Aflevering 45, gepubliceerd op 08-11-2018
De staatssecretaris van Financiën heeft op 25 oktober 2018 de nota naar aanleiding van het verslag van het wetsvoorstel Wet aanpassing kansspelbelasting voor sportweddenschappen naar de Tweede Kamer gestuurd. De staatssecretaris gaat in de nota naar aanleiding van het verslag in op vragen en opmerkingen vanuit de Kamer. Het wetsvoorstel Wet aanpassing kansspelbelasting voor sportweddenschappen hebben we behandeld in NTFR 2018/2199.

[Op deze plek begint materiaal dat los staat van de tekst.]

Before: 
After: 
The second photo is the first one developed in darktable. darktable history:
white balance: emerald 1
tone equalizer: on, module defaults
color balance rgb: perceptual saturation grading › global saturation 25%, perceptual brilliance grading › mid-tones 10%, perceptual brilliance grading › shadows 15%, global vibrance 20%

NTFR 2018/2551 - Nieuwe inkeerregeling leidt er niet toe dat 'eerder begane feiten' zwaarder worden bestraft

ECLI:NL:HR:2018:2041, datum uitspraak 02-11-2018, publicatiedatum 02-11-2018
Aflevering 45, gepubliceerd op 08-11-2018 met annotatie van mr. V.S. Huygen van Dyck-Jagersma
Belanghebbende heeft in 2014 met toepassing van de inkeerregeling de inspecteur geïnformeerd over haar Zwitserse bankrekeningen. Met de inspecteur is overeengekomen dat de correcties op de aanslagen IB 2001 t/m 2013 worden geformaliseerd in een navorderingsaanslag IB 2013. Daarbij zijn tevens vergrijpboetes van 30% opgelegd over de jaren 2001 tot en met 2011. Tot 2 juli 2009 was in art. 67n AWR echter bepaald dat bij vrijwillige inkeer geen boete kon worden opgelegd. In geschil is of het opleggen van een boete voor de jaren 2001 t/m 2008 in strijd is met art. 7 EVRM (geen straf zonder wet). De Hoge Raad oordeelt dat de inkeerregeling weliswaar valt onder de werking van art. 7 EVRM, maar dat de wijziging in het inkeerregime niet daarmee strijdig is. Ook voor de jaren 2001 t/m 2008 kon op grond van art. 67d AWR voor het opzettelijk doen van een onjuiste aangifte immers een boete worden opgelegd. De aan de inkeerregeling van art. 67n AWR te ontlenen verwachting omtrent het al dan niet belopen van een vergrijpboete moet niet worden beoordeeld naar het moment waarop de onjuiste aangifte is gedaan, maar naar het moment van inkeer. Bij de wijziging van de inkeerregeling op 2 juli 2009 is een overgangsregeling getroffen die erop neerkwam dat de oude inkeerregeling van toepassing bleef op aangiften die vóór 1 januari 2010 waren gedaan. Belanghebbende was daardoor in de gelegenheid zijn gedrag af te stemmen op de wetswijziging. Deze wijziging was voor belanghebbende dus niet onvoorzienbaar. Niet gezegd kan worden dat de vanaf 1 januari 2010 geldende inkeerregeling ertoe leidt dat ‘eerder begane feiten’ zwaarder worden bestraft dan voorzienbaar was op het moment dat de aangiften opzettelijk onjuist worden gedaan.